This Double X quilt started out as a flimsie I purchased on EBay. It did not look too bad when I saw the tiny photo online, but when the packaged arrived I was rather dismayed when I saw the quilt. It had holes where seams had frayed in the wash, stains from tiny four footed night-scurriers, childishly large hand stitching and the piecing was significantly challenged. Big sigh.
I liked the blocks, but the setting strips and cornerstones left something to be desired. On closer examination, I determined that the blocks had been hand pieced by one quilter and the sashing and borders were added at a later date by machine, likely by a different quilter. This is what it looked like:
Embarrassed that I had purchased such an awful quilt top, I put it out of sight in a sewing room cupboard for several years. Since retirement, I have been committed to clearing all UFOs off my conscience, so I pulled it back out of hiding and began to work on the rescue process.
Since I liked the blocks, I set to work separating them from the rest of the quilt. Once reclaimed, I repaired seams, reinforced stitching, stabilized bias edges, squared up blocks and eventually discarded two blocks that were beyond repair. The remaining blocks were heavily starched and pressed and then had green coping strips added to each side. Then I squared all of the blocks to a consistent size.
Working with blocks that are true and square makes everything else so much easier in the quilting process. From that point, it was straightforward to add the red sashing and cornerstones and then to apply the navy border. I chose fabrics with an antique feel that echoed the old fabrics of the Double X blocks.

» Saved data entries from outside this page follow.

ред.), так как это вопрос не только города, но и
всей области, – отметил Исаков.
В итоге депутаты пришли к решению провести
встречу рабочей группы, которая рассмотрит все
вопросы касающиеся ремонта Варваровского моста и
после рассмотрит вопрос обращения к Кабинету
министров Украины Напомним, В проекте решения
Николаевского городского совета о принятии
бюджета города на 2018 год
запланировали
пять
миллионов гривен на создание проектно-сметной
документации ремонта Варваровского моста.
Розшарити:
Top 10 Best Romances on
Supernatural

I chose a Warm and Natural batting because I wanted it to shrink and crinkle up like a well loved antique quilt. Warm and Natural shrinks about 3%, so after the first wash, it will achieve exactly the look I want. The quilting design is Jacobean by Anne Bright. I have quilted quite densely over the quilt for two reasons – to mimic an old fashioned quilt and also to give extra security to the hand stitched seams of the blocks. On top, the thread is Superior So Fine in a Dark Olive colour with Superior Bottom Line in the bobbin.

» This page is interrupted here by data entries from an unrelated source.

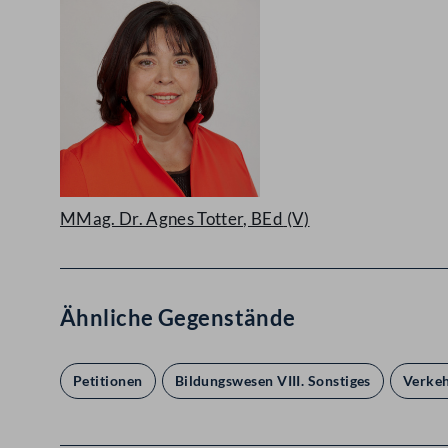
MMag. Dr. Agnes Totter, BEd
(V)
Ähnliche Gegenstände
Petitionen
Bildungswesen VIII. Sonstiges
Verkeh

The red binding is applied to the front and stitched to the back with a tiny blanket stitch using Superior MonoPoly. I hand stitched the corner miters both front and back.

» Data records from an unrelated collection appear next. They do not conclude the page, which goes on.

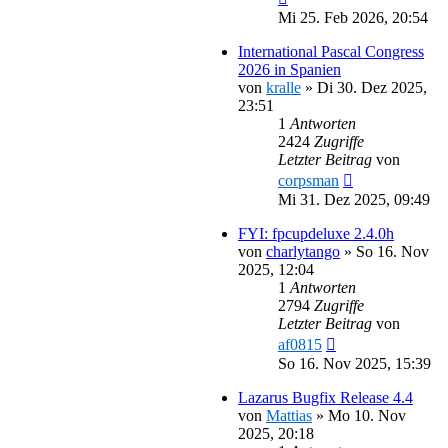
Mi 25. Feb 2026, 20:54
International Pascal Congress
2026 in Spanien
von
kralle
»
Di 30. Dez 2025,
23:51
1
Antworten
2424
Zugriffe
Letzter Beitrag
von
corpsman
Mi 31. Dez 2025, 09:49
FYI: fpcupdeluxe 2.4.0h
von
charlytango
»
So 16. Nov
2025, 12:04
1
Antworten
2794
Zugriffe
Letzter Beitrag
von
af0815
So 16. Nov 2025, 15:39
Lazarus Bugfix Release 4.4
von
Mattias
»
Mo 10. Nov
2025, 20:18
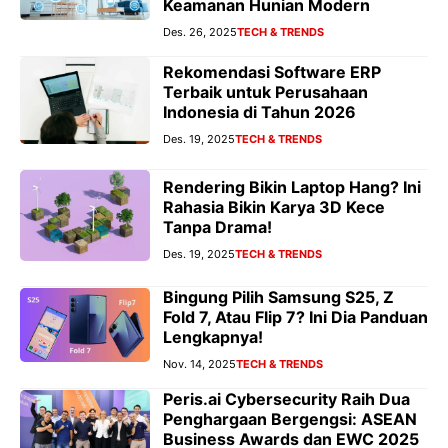
Keamanan Hunian Modern
Des. 26, 2025
TECH & TRENDS
Rekomendasi Software ERP
Terbaik untuk Perusahaan
Indonesia di Tahun 2026
Des. 19, 2025
TECH & TRENDS
Rendering Bikin Laptop Hang? Ini
Rahasia Bikin Karya 3D Kece
Tanpa Drama!
Des. 19, 2025
TECH & TRENDS
Bingung Pilih Samsung S25, Z
Fold 7, Atau Flip 7? Ini Dia Panduan
Lengkapnya!
Nov. 14, 2025
TECH & TRENDS
Peris.ai Cybersecurity Raih Dua
Penghargaan Bergengsi: ASEAN
Business Awards dan EWC 2025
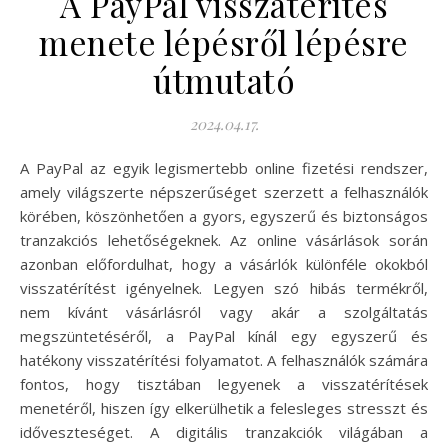
A PayPal visszatérítés
menete lépésről lépésre
útmutató
2024.04.17.
A PayPal az egyik legismertebb online fizetési rendszer,
amely világszerte népszerűséget szerzett a felhasználók
körében, köszönhetően a gyors, egyszerű és biztonságos
tranzakciós lehetőségeknek. Az online vásárlások során
azonban előfordulhat, hogy a vásárlók különféle okokból
visszatérítést igényelnek. Legyen szó hibás termékről,
nem kívánt vásárlásról vagy akár a szolgáltatás
megszüntetéséről, a PayPal kínál egy egyszerű és
hatékony visszatérítési folyamatot. A felhasználók számára
fontos, hogy tisztában legyenek a visszatérítések
menetéről, hiszen így elkerülhetik a felesleges stresszt és
időveszteséget. A digitális tranzakciók világában a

All in all, I am quite pleased with the results of my quilt rescue efforts. However, I have sworn off buying any more quilt tops on EBay. I still have three remaining tops from that imprudent buying foray. I am forcing myself to finish them all so that I will be thoroughly inoculated against impulsive EBay purchases! As one wise quilter told me…”There is usually a reason why some quilts are left unfinished.” How true. Unfortunately, some of us learn our lessons the hard way! I derive comfort from the saying that “Life is a series of lessons. You keep repeating the lesson until you get it.” My consolation is that lessons learned the hard way rarely need repeating. (Grin!)